ROANOKE TIMES

                         Roanoke Times
                 Copyright (c) 1995, Landmark Communications, Inc.

DATE: FRIDAY, May 18, 1990                   TAG: 9005180122
SECTION: VIRGINIA                    PAGE: B1   EDITION: METRO 
SOURCE: DANIEL HOWES HIGHER EDUCATION WRITER
DATELINE:                                 LENGTH: Medium


VMI POLL SUPPORTS MEN ONLY

A poll commissioned by the VMI Foundation Inc., the military college's private fund-raising arm, has found that 52 percent of Virginians favor keeping the state-supported school for men only.

Of the 800 state residents polled, 44 percent said they thought the school should begin to admit women, as the U.S. Justice Department has charged in its sex-discrimination lawsuit against the school.

But 20 percent of those favoring the admission of women "change their minds or express reservations if VMI has to change the structure of its educational experience if required to accommodate women," according to a statement released late Thursday.

The survey, which had a margin of error of 3.5 percent, also found that 66 percent of the Virginians polled agree with lawyers for VMI and the foundation "that the issue is a matter of choice. Only 28 percent consider the issue to be one of sex discrimination," said the statement explaining the poll.

The results were made public less than 48 hours before Gov. Douglas Wilder will address VMI's 233 graduates at commencement exercises Saturday.
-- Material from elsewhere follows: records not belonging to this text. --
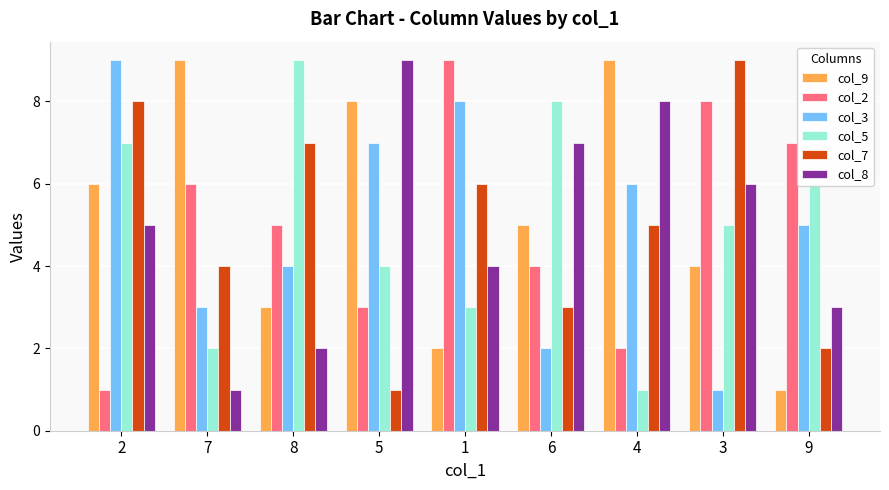

Reading left to right, transcribe all the data shown in this chart.

col_9: 2=6	7=9	8=3	5=8	1=2	6=5	4=9	3=4	9=1
col_2: 2=1	7=6	8=5	5=3	1=9	6=4	4=2	3=8	9=7
col_3: 2=9	7=3	8=4	5=7	1=8	6=2	4=6	3=1	9=5
col_5: 2=7	7=2	8=9	5=4	1=3	6=8	4=1	3=5	9=6
col_7: 2=8	7=4	8=7	5=1	1=6	6=3	4=5	3=9	9=2
col_8: 2=5	7=1	8=2	5=9	1=4	6=7	4=8	3=6	9=3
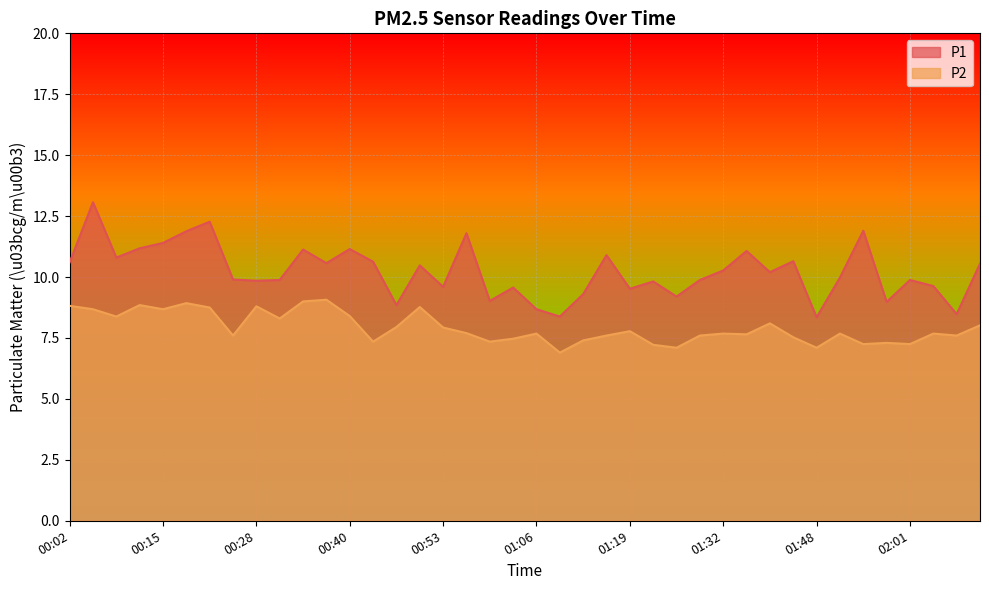

At which category does P1 reach its first local peak?

00:05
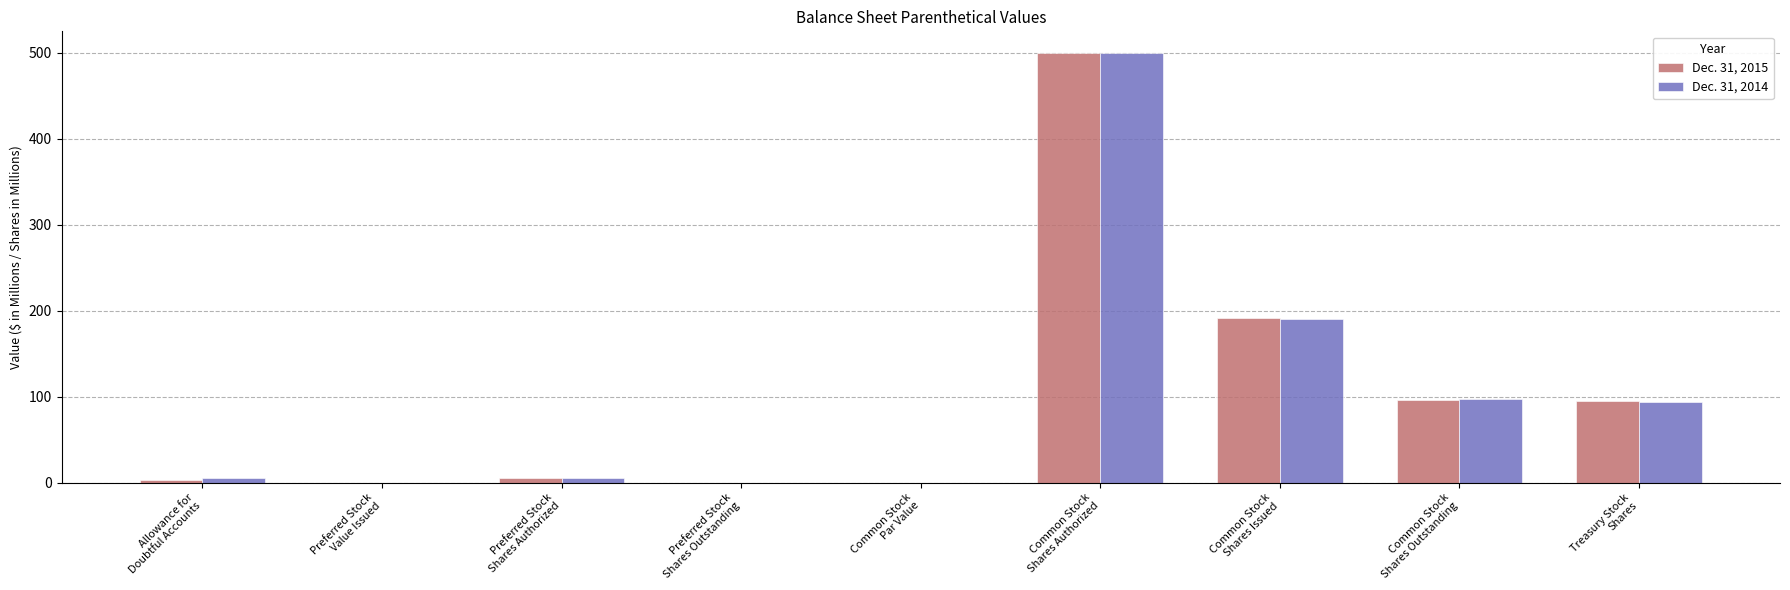

How many categories are shown in the chart?

9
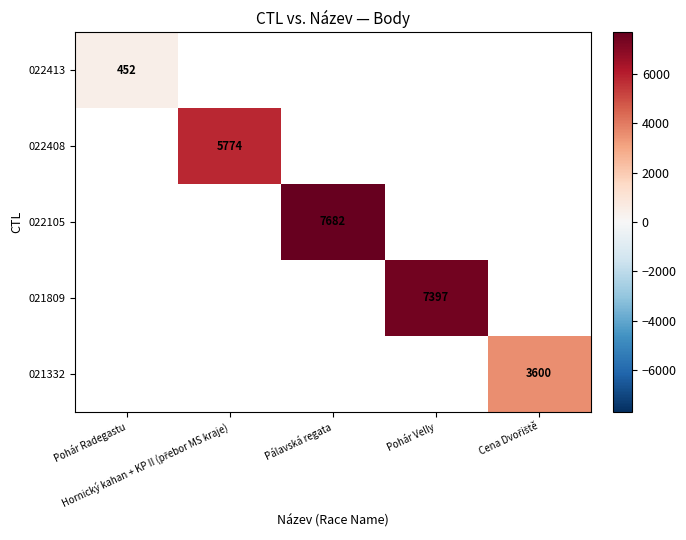

At how many categories does at least one series exceed 2049?

4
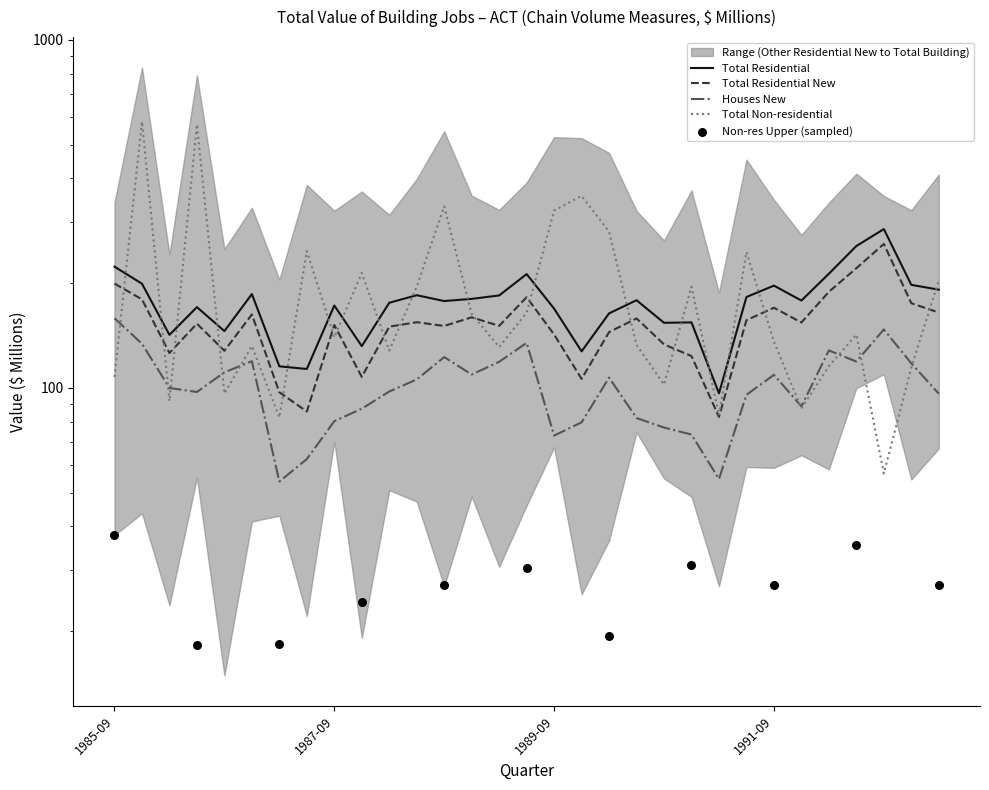

Which series contains the highest Y value?

Total Non-residential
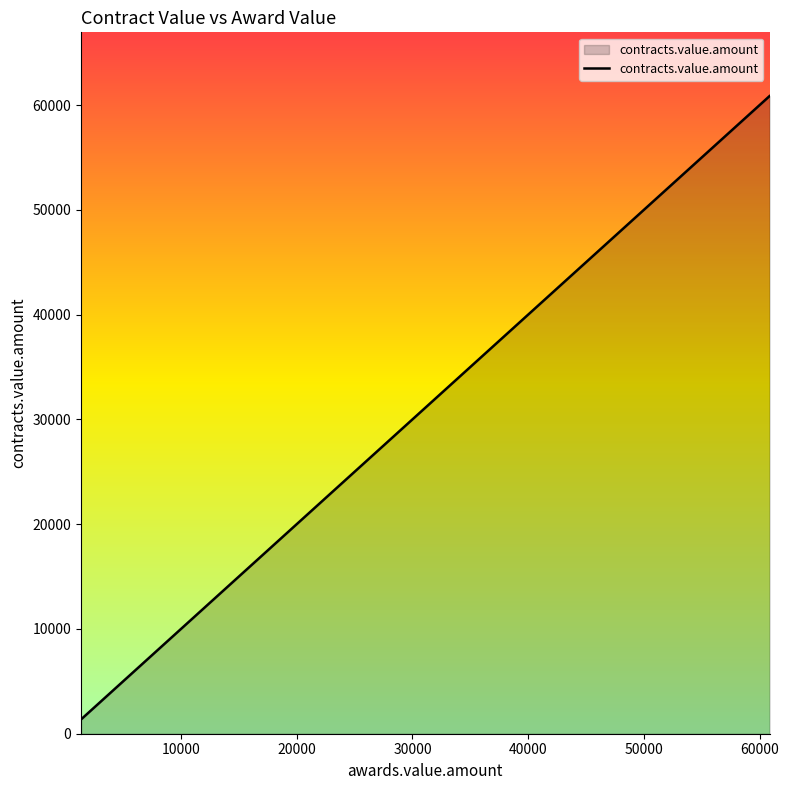

What is the maximum value shown in the chart?

60854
The governor has declined to comment publicly on VMI's male-only admissions policy and has even asked U.S. District Judge Jackson Kiser to drop him from the suit.

Wilder has come under increasing criticism for failing to speak to the VMI controversy while ordering state agencies and institutions to divest their holdings in companies doing business in racially-segregated South Africa.

Joseph Spivey, president of VMI's Board of Visitors, said the poll proves the issue is "a matter of choice in education and not discrimination, which is what we've been contending all along.

"It has to do more with educational theory, in Virginians' minds, than [with] discrimination," he said, adding that the board does not plan to commission any surveys of its own.

Asked whether the results were timed to pressure Wilder before his commencement address at VMI, Spivey chuckled and said, "I don't think you can put any pressure on this governor."

Frank Louthan, president of the foundation, said he was heartened by the results, "which clearly demonstrate that Virginians across the state share the feelings we have."

In conducting its 24-question telephone survey April 23-25, the Wirthlin Group of McLean excluded anyone who had any connection with VMI - alumni or family of alumni. The respondents also were told that the 151-year-old school was supported partly by state tax dollars.

Seventy-one percent of the respondents agreed that "the federal government should not have the right to determine educational policy in Virginia" and 76 percent agreed that "women have the right to attend all-women colleges [and] men should have the right to attend all-male colleges."

The Justice Department, in its lawsuit filed in March, said VMI's male-only admissions policy violated the Civil Rights Act of 1964 and the 14th Amendment. State Attorney General Mary Sue Terry disagreed, saying VMI should remain all-male in order to preserve the diversity of Virginia's higher education system.

The survey also found that 88 percent of the respondents considered it "important" for the state to maintain "a variety of different types" of schools and 44 percent considered that "very important." Similar support was found for maintaining a diversity of teaching methods and environments.